Watching the Dark
- First edition (UK)
- Author: Peter Robinson
- Language: English
- Series: Inspector Alan Banks, #20
- Genre: Crime novel
- Publisher: Hodder & Stoughton (UK) McClelland & Stewart (Canada) William Morrow (US)
- Publication date: 16 August 2012
- Publication place: Canada
- Media type: Print (hardback)
- ISBN: 1444704877
- Preceded by: Bad Boy
- Followed by: Children of the Revolution

= Watching the Dark (novel) =

2012 novel by Peter Robinson

Watching the Dark is the 20th novel by Canadian detective fiction writer Peter Robinson in the Inspector Banks series, published in August 2012.

==Plot==
DCI Alan Banks is back, and this time he is investigating the murder of one of his own. Respected Officer DI Bill Quinn has been shot through the heart by a bolt from a crossbow while convalescing at the St. Peter's Police Treatment Centre, and the initial investigation uncovers compromising photos with a very young woman in his room.
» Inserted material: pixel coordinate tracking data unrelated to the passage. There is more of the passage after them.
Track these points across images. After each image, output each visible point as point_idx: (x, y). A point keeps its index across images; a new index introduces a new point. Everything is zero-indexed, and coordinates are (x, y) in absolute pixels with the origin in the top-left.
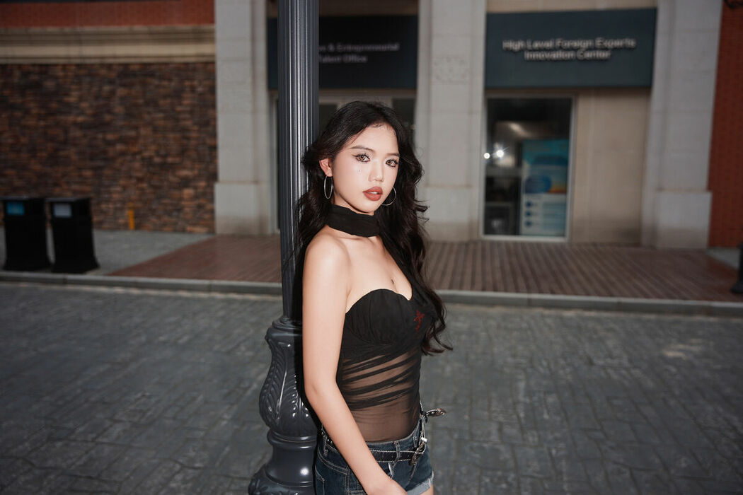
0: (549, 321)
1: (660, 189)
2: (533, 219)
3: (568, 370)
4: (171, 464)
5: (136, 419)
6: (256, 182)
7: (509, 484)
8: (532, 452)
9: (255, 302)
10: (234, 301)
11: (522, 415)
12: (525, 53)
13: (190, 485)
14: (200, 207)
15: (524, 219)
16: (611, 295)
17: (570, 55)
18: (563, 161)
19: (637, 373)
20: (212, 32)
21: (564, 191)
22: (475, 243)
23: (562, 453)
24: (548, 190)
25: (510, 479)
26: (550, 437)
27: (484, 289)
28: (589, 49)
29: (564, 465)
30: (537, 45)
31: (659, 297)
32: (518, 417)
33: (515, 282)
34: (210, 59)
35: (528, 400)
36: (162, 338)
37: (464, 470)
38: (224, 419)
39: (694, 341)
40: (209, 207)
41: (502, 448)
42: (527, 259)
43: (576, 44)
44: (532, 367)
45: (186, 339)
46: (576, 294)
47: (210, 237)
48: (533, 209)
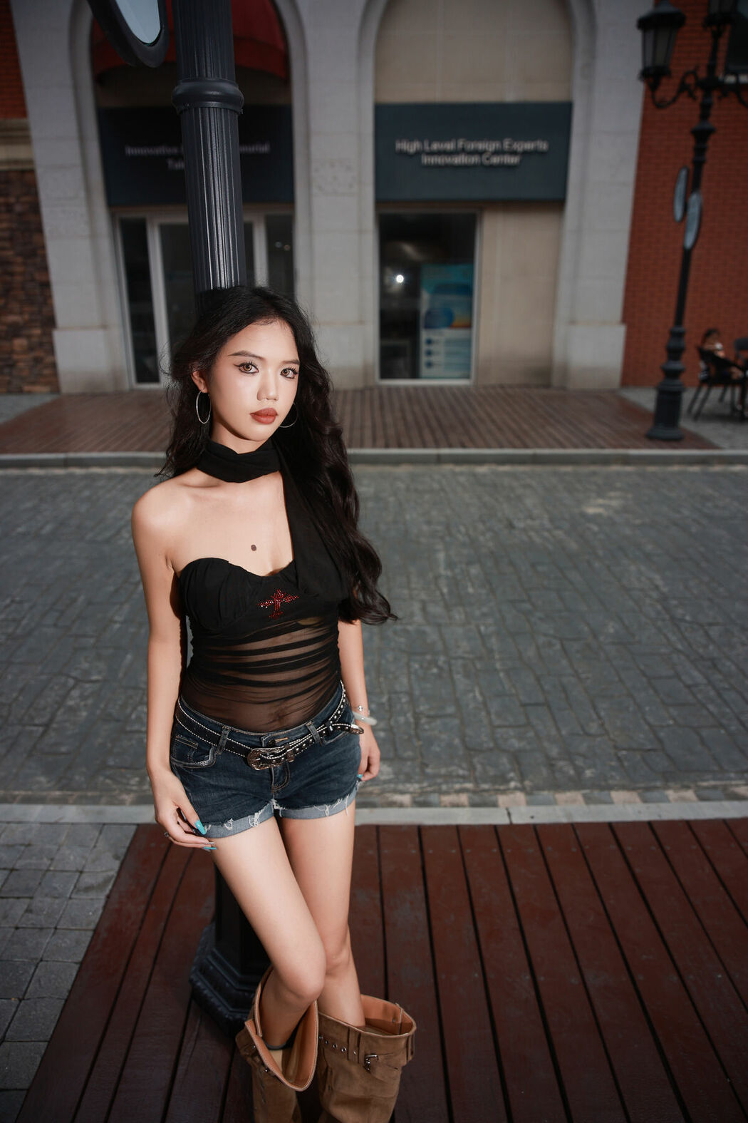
0: (462, 479)
1: (573, 322)
2: (433, 359)
3: (489, 535)
4: (63, 679)
5: (10, 630)
6: (104, 327)
7: (440, 669)
8: (460, 631)
9: (124, 477)
10: (100, 476)
11: (445, 590)
12: (422, 157)
13: (90, 701)
14: (37, 360)
15: (424, 359)
16: (526, 446)
17: (474, 159)
18: (467, 290)
19: (559, 534)
20: (26, 129)
21: (469, 326)
22: (371, 389)
23: (492, 629)
24: (450, 324)
25: (440, 663)
26: (477, 613)
27: (387, 446)
28: (496, 153)
29: (494, 643)
30: (435, 146)
31: (576, 447)
32: (442, 594)
33: (421, 436)
34: (27, 167)
35: (449, 573)
36: (21, 530)
37: (390, 656)
38: (116, 622)
39: (612, 494)
40: (48, 359)
41: (428, 629)
42: (431, 407)
43: (481, 146)
44: (450, 534)
45: (48, 528)
46: (489, 447)
47: (54, 397)
48: (433, 348)
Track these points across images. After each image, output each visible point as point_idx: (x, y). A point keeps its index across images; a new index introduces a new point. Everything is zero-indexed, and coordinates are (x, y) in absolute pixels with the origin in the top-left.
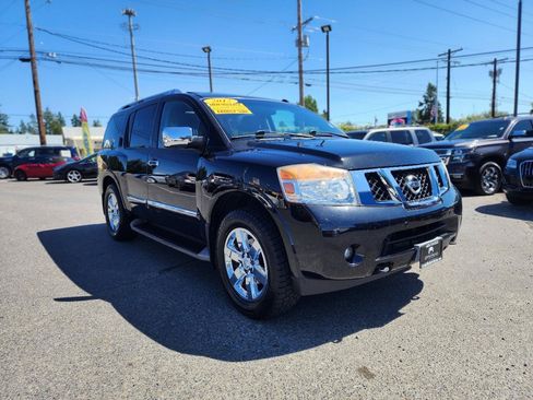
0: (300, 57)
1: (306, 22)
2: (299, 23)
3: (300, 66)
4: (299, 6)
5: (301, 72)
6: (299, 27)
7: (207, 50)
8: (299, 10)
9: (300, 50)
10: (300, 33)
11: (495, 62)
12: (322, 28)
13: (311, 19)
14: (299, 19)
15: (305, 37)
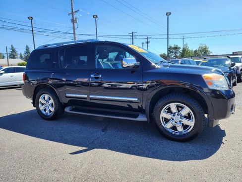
0: (74, 27)
1: (76, 12)
2: (72, 12)
3: (74, 32)
4: (72, 3)
5: (74, 34)
6: (72, 13)
7: (31, 18)
8: (72, 6)
9: (73, 24)
10: (73, 16)
11: (147, 38)
12: (93, 16)
13: (78, 11)
14: (72, 9)
15: (76, 18)
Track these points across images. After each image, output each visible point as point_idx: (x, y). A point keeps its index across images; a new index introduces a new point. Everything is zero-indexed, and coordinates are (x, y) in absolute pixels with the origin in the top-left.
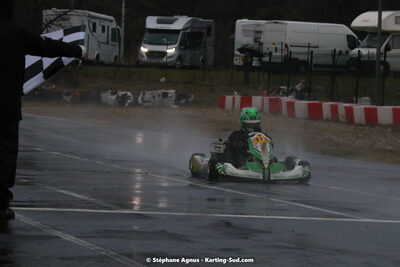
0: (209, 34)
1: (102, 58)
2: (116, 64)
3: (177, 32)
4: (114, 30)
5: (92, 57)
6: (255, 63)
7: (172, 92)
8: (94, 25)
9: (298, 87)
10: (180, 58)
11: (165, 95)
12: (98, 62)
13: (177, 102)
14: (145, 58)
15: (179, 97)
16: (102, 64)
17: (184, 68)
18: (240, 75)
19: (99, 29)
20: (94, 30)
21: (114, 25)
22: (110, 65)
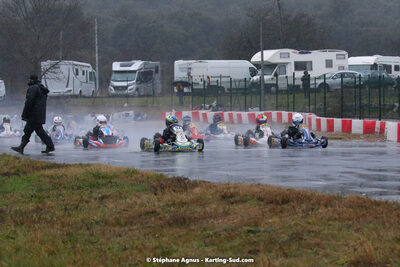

Assigned to assist DCI Banks is Professional Standards Inspector Joanna Passero, and as the investigation progresses they uncover a link with a cold case that takes them to Tallinn, Estonia to unearth the truth.

==Reception==
Cheryl Parker of the Postmedia Network wrote that while the novel is "not Robinson's most creative book", fans of the crime genre "will be satisfied with another good read." Sarah Weinman of the National Post opined that while Robinson "sounds many familiar notes" in the novel, he "is still writing at a very high level" and "is able to sustain that level of consistency with each subsequent book." Michael W. Higgins of the Telegraph-Journal opined that the novel's strengths include "dilligent research, local atmosphere, skillful plotting" while its weaknesses include "unpersuasive characterisation, poor differentiation of voice, needless padding."